Page layout parsing data

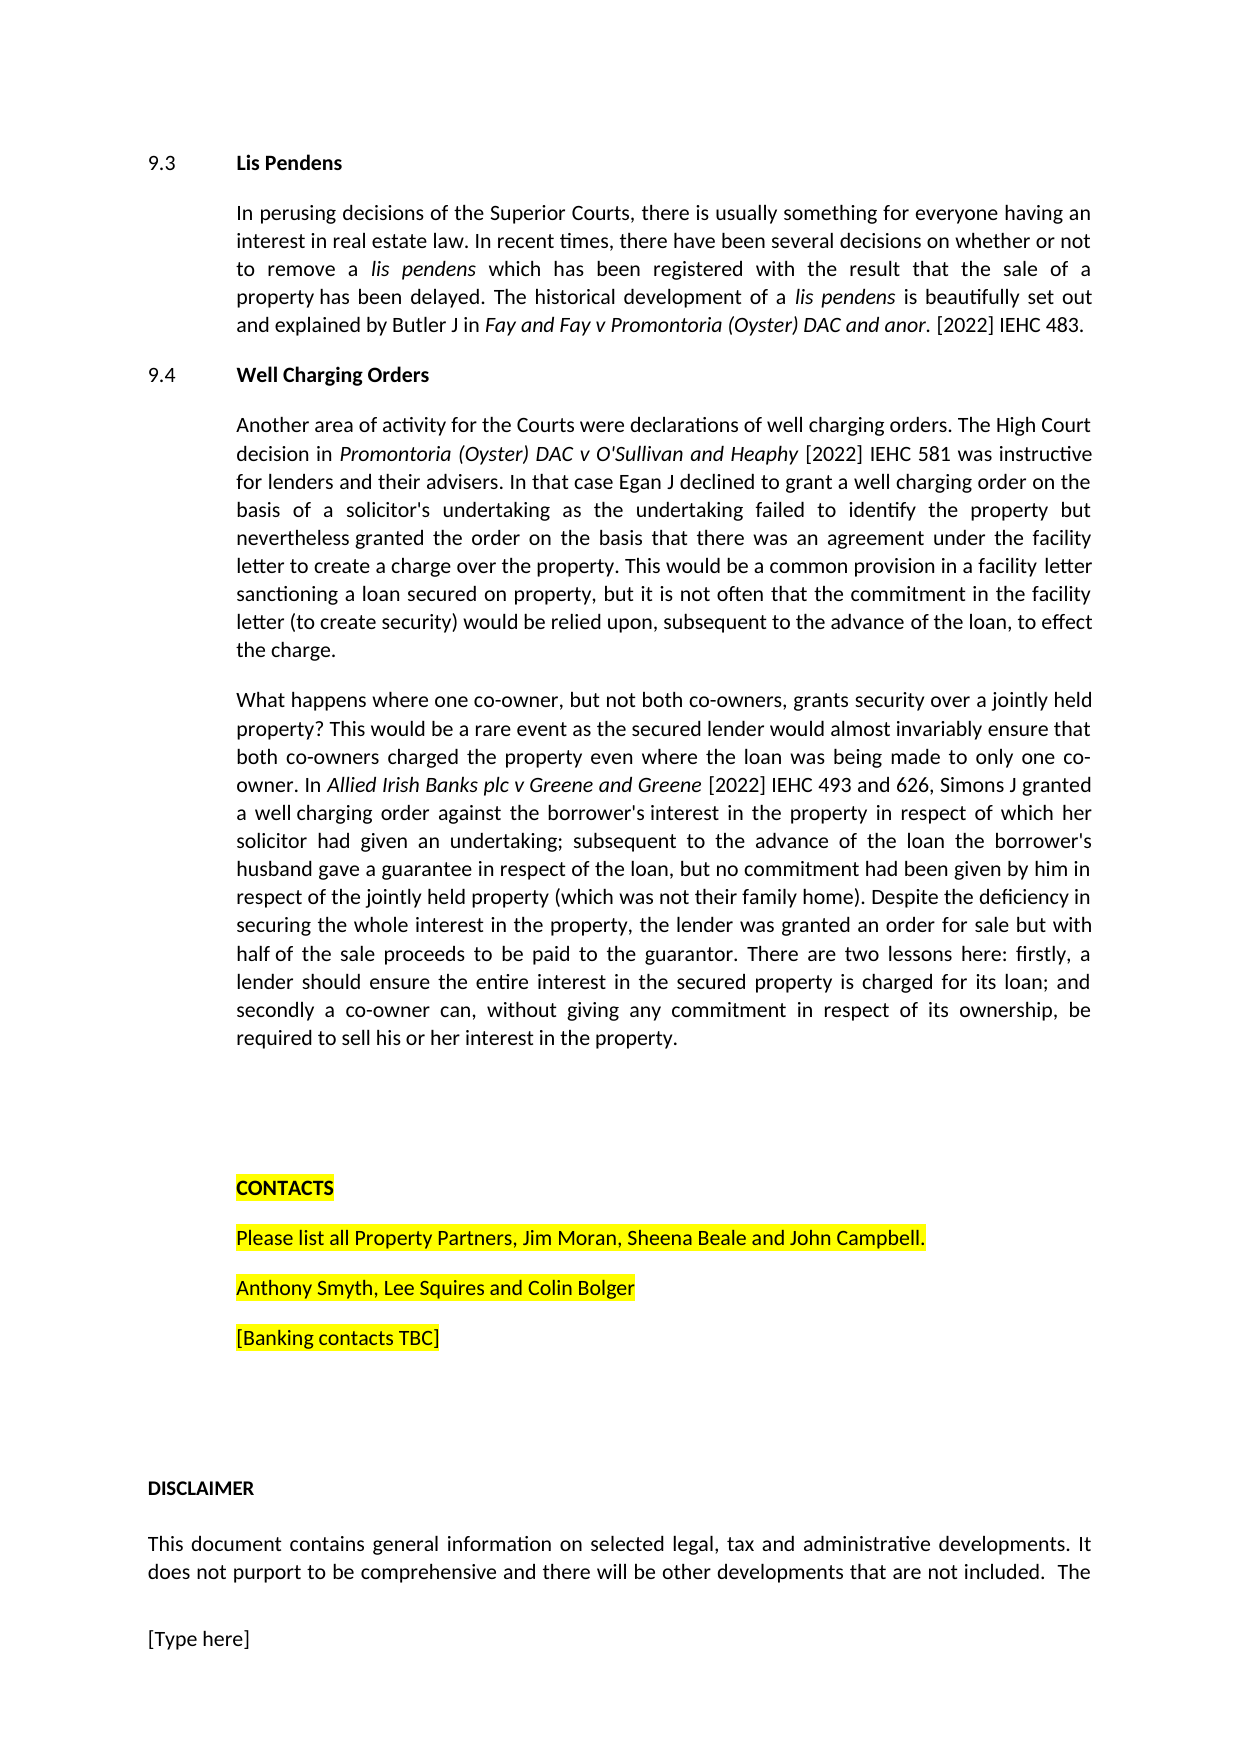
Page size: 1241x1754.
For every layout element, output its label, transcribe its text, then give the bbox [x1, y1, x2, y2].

text What happens where one co-owner, but not both co-owners, grants security over a jointly held property? This would be a rare event as the secured lender would almost invariably ensure that both co-owners charged the property even where the loan was being made to only one co-owner. In Allied Irish Banks plc v Greene and Greene [2022] IEHC 493 and 626, Simons J granted a well charging order against the borrower's interest in the property in respect of which her solicitor had given an undertaking; subsequent to the advance of the loan the borrower's husband gave a guarantee in respect of the loan, but no commitment had been given by him in respect of the jointly held property (which was not their family home). Despite the deficiency in securing the whole interest in the property, the lender was granted an order for sale but with half of the sale proceeds to be paid to the guarantor. There are two lessons here: firstly, a lender should ensure the entire interest in the secured property is charged for its loan; and secondly a co-owner can, without giving any commitment in respect of its ownership, be required to sell his or her interest in the property. [236, 685, 1092, 1051]
text Please list all Property Partners, Jim Moran, Sheena Beale and John Campbell. [236, 1223, 1092, 1251]
text Lis Pendens [148, 148, 1092, 176]
text Well Charging Orders [148, 360, 1092, 388]
text Anthony Smyth, Lee Squires and Colin Bolger [236, 1273, 1092, 1301]
text DISCLAIMER [148, 1473, 1092, 1501]
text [148, 1529, 1092, 1585]
text [Banking contacts TBC] [236, 1323, 1092, 1351]
text In perusing decisions of the Superior Courts, there is usually something for everyone having an interest in real estate law. In recent times, there have been several decisions on whether or not to remove a lis pendens which has been registered with the result that the sale of a property has been delayed. The historical development of a lis pendens is beautifully set out and explained by Butler J in Fay and Fay v Promontoria (Oyster) DAC and anor. [2022] IEHC 483. [236, 198, 1092, 338]
text Another area of activity for the Courts were declarations of well charging orders. The High Court decision in Promontoria (Oyster) DAC v O'Sullivan and Heaphy [2022] IEHC 581 was instructive for lenders and their advisers. In that case Egan J declined to grant a well charging order on the basis of a solicitor's undertaking as the undertaking failed to identify the property but nevertheless granted the order on the basis that there was an agreement under the facility letter to create a charge over the property. This would be a common provision in a facility letter sanctioning a loan secured on property, but it is not often that the commitment in the facility letter (to create security) would be relied upon, subsequent to the advance of the loan, to effect the charge. [236, 410, 1092, 663]
text CONTACTS [236, 1173, 1092, 1201]
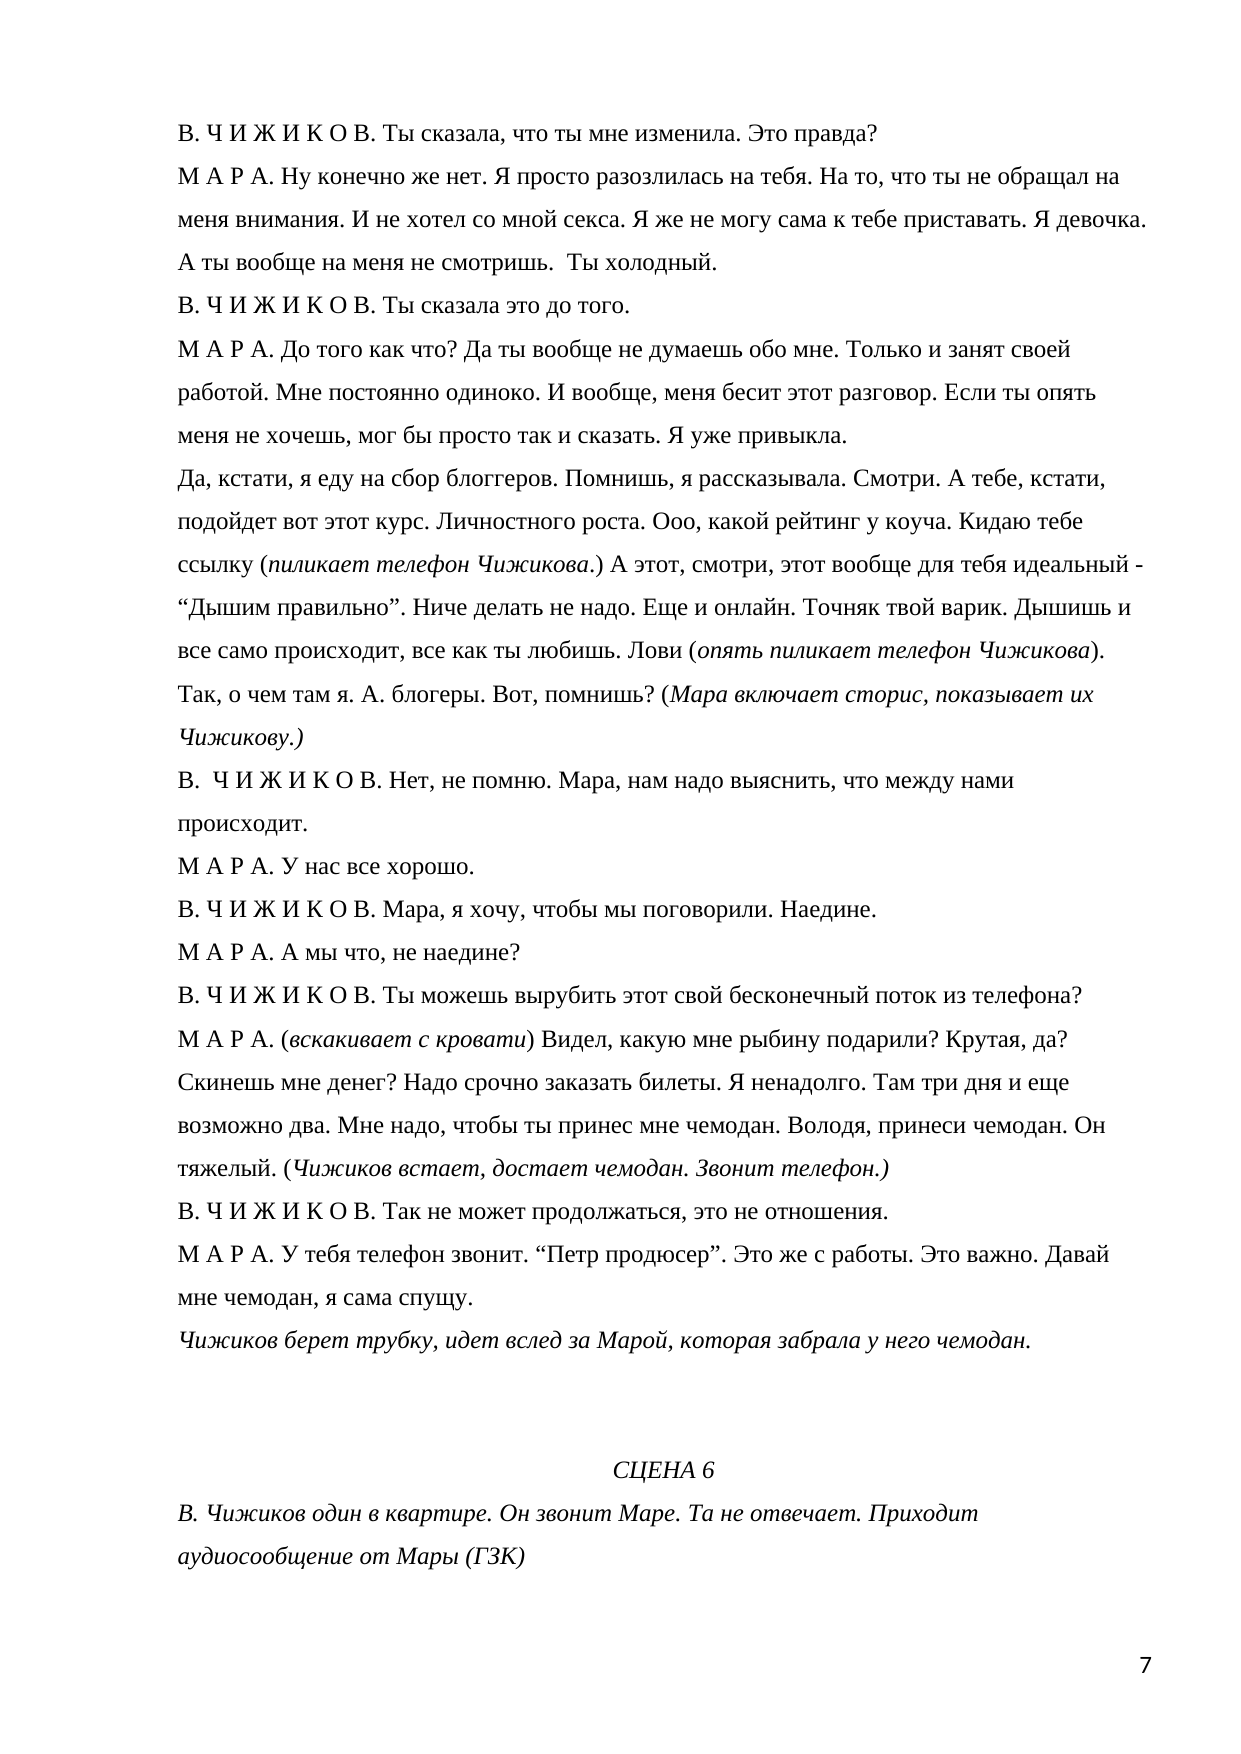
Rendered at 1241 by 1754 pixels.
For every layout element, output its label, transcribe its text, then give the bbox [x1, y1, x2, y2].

text М А Р А. (вскакивает с кровати) Видел, какую мне рыбину подарили? Крутая, да? Скинешь мне денег? Надо срочно заказать билеты. Я ненадолго. Там три дня и еще возможно два. Мне надо, чтобы ты принес мне чемодан. Володя, принеси чемодан. Он тяжелый. (Чижиков встает, достает чемодан. Звонит телефон.) [177, 1024, 1152, 1182]
text М А Р А. У тебя телефон звонит. “Петр продюсер”. Это же с работы. Это важно. Давай мне чемодан, я сама спущу. [177, 1239, 1152, 1311]
text Чижиков берет трубку, идет вслед за Марой, которая забрала у него чемодан. [177, 1326, 1152, 1354]
text М А Р А. А мы что, не наедине? [177, 937, 1152, 966]
text Да, кстати, я еду на сбор блоггеров. Помнишь, я рассказывала. Смотри. А тебе, кстати, подойдет вот этот курс. Личностного роста. Ооо, какой рейтинг у коуча. Кидаю тебе ссылку (пиликает телефон Чижикова.) А этот, смотри, этот вообще для тебя идеальный - “Дышим правильно”. Ниче делать не надо. Еще и онлайн. Точняк твой варик. Дышишь и все само происходит, все как ты любишь. Лови (опять пиликает телефон Чижикова). Так, о чем там я. А. блогеры. Вот, помнишь? (Мара включает сторис, показывает их Чижикову.) [177, 463, 1152, 751]
text В. Ч И Ж И К О В. Так не может продолжаться, это не отношения. [177, 1196, 1152, 1225]
text В. Ч И Ж И К О В. Мара, я хочу, чтобы мы поговорили. Наедине. [177, 894, 1152, 923]
text М А Р А. У нас все хорошо. [177, 851, 1152, 880]
text В. Ч И Ж И К О В. Ты сказала, что ты мне изменила. Это правда? [177, 118, 1152, 147]
text В. Чижиков один в квартире. Он звонит Маре. Та не отвечает. Приходит аудиосообщение от Мары (ГЗК) [177, 1498, 1152, 1570]
text В. Ч И Ж И К О В. Ты сказала это до того. [177, 291, 1152, 319]
text В. Ч И Ж И К О В. Нет, не помню. Мара, нам надо выяснить, что между нами происходит. [177, 765, 1152, 837]
text М А Р А. До того как что? Да ты вообще не думаешь обо мне. Только и занят своей работой. Мне постоянно одиноко. И вообще, меня бесит этот разговор. Если ты опять меня не хочешь, мог бы просто так и сказать. Я уже привыкла. [177, 334, 1152, 449]
text В. Ч И Ж И К О В. Ты можешь вырубить этот свой бесконечный поток из телефона? [177, 981, 1152, 1009]
text СЦЕНА 6 [177, 1455, 1152, 1484]
text М А Р А. Ну конечно же нет. Я просто разозлилась на тебя. На то, что ты не обращал на меня внимания. И не хотел со мной секса. Я же не могу сама к тебе приставать. Я девочка. А ты вообще на меня не смотришь. Ты холодный. [177, 161, 1152, 276]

Problem details: All entries above must be printed again verbatim, with images excluded.

Result for this exercise:
Page size: 1241x1754.
For every layout element, output its label, transcribe its text, then give the bbox [x1, y1, x2, y2].

text What happens where one co-owner, but not both co-owners, grants security over a jointly held property? This would be a rare event as the secured lender would almost invariably ensure that both co-owners charged the property even where the loan was being made to only one co-owner. In Allied Irish Banks plc v Greene and Greene [2022] IEHC 493 and 626, Simons J granted a well charging order against the borrower's interest in the property in respect of which her solicitor had given an undertaking; subsequent to the advance of the loan the borrower's husband gave a guarantee in respect of the loan, but no commitment had been given by him in respect of the jointly held property (which was not their family home). Despite the deficiency in securing the whole interest in the property, the lender was granted an order for sale but with half of the sale proceeds to be paid to the guarantor. There are two lessons here: firstly, a lender should ensure the entire interest in the secured property is charged for its loan; and secondly a co-owner can, without giving any commitment in respect of its ownership, be required to sell his or her interest in the property. [236, 685, 1092, 1051]
text Please list all Property Partners, Jim Moran, Sheena Beale and John Campbell. [236, 1223, 1092, 1251]
text Lis Pendens [148, 148, 1092, 176]
text Well Charging Orders [148, 360, 1092, 388]
text Anthony Smyth, Lee Squires and Colin Bolger [236, 1273, 1092, 1301]
text DISCLAIMER [148, 1473, 1092, 1501]
text [148, 1529, 1092, 1585]
text [Banking contacts TBC] [236, 1323, 1092, 1351]
text In perusing decisions of the Superior Courts, there is usually something for everyone having an interest in real estate law. In recent times, there have been several decisions on whether or not to remove a lis pendens which has been registered with the result that the sale of a property has been delayed. The historical development of a lis pendens is beautifully set out and explained by Butler J in Fay and Fay v Promontoria (Oyster) DAC and anor. [2022] IEHC 483. [236, 198, 1092, 338]
text Another area of activity for the Courts were declarations of well charging orders. The High Court decision in Promontoria (Oyster) DAC v O'Sullivan and Heaphy [2022] IEHC 581 was instructive for lenders and their advisers. In that case Egan J declined to grant a well charging order on the basis of a solicitor's undertaking as the undertaking failed to identify the property but nevertheless granted the order on the basis that there was an agreement under the facility letter to create a charge over the property. This would be a common provision in a facility letter sanctioning a loan secured on property, but it is not often that the commitment in the facility letter (to create security) would be relied upon, subsequent to the advance of the loan, to effect the charge. [236, 410, 1092, 663]
text CONTACTS [236, 1173, 1092, 1201]
Rendered at 1241 by 1754 pixels.
For every layout element, output its label, transcribe its text, then give the bbox [x1, y1, x2, y2].

text М А Р А. (вскакивает с кровати) Видел, какую мне рыбину подарили? Крутая, да? Скинешь мне денег? Надо срочно заказать билеты. Я ненадолго. Там три дня и еще возможно два. Мне надо, чтобы ты принес мне чемодан. Володя, принеси чемодан. Он тяжелый. (Чижиков встает, достает чемодан. Звонит телефон.) [177, 1024, 1152, 1182]
text М А Р А. У тебя телефон звонит. “Петр продюсер”. Это же с работы. Это важно. Давай мне чемодан, я сама спущу. [177, 1239, 1152, 1311]
text Чижиков берет трубку, идет вслед за Марой, которая забрала у него чемодан. [177, 1326, 1152, 1354]
text М А Р А. А мы что, не наедине? [177, 937, 1152, 966]
text Да, кстати, я еду на сбор блоггеров. Помнишь, я рассказывала. Смотри. А тебе, кстати, подойдет вот этот курс. Личностного роста. Ооо, какой рейтинг у коуча. Кидаю тебе ссылку (пиликает телефон Чижикова.) А этот, смотри, этот вообще для тебя идеальный - “Дышим правильно”. Ниче делать не надо. Еще и онлайн. Точняк твой варик. Дышишь и все само происходит, все как ты любишь. Лови (опять пиликает телефон Чижикова). Так, о чем там я. А. блогеры. Вот, помнишь? (Мара включает сторис, показывает их Чижикову.) [177, 463, 1152, 751]
text В. Ч И Ж И К О В. Так не может продолжаться, это не отношения. [177, 1196, 1152, 1225]
text В. Ч И Ж И К О В. Мара, я хочу, чтобы мы поговорили. Наедине. [177, 894, 1152, 923]
text М А Р А. У нас все хорошо. [177, 851, 1152, 880]
text В. Ч И Ж И К О В. Ты сказала, что ты мне изменила. Это правда? [177, 118, 1152, 147]
text В. Чижиков один в квартире. Он звонит Маре. Та не отвечает. Приходит аудиосообщение от Мары (ГЗК) [177, 1498, 1152, 1570]
text В. Ч И Ж И К О В. Ты сказала это до того. [177, 291, 1152, 319]
text В. Ч И Ж И К О В. Нет, не помню. Мара, нам надо выяснить, что между нами происходит. [177, 765, 1152, 837]
text М А Р А. До того как что? Да ты вообще не думаешь обо мне. Только и занят своей работой. Мне постоянно одиноко. И вообще, меня бесит этот разговор. Если ты опять меня не хочешь, мог бы просто так и сказать. Я уже привыкла. [177, 334, 1152, 449]
text В. Ч И Ж И К О В. Ты можешь вырубить этот свой бесконечный поток из телефона? [177, 981, 1152, 1009]
text СЦЕНА 6 [177, 1455, 1152, 1484]
text М А Р А. Ну конечно же нет. Я просто разозлилась на тебя. На то, что ты не обращал на меня внимания. И не хотел со мной секса. Я же не могу сама к тебе приставать. Я девочка. А ты вообще на меня не смотришь. Ты холодный. [177, 161, 1152, 276]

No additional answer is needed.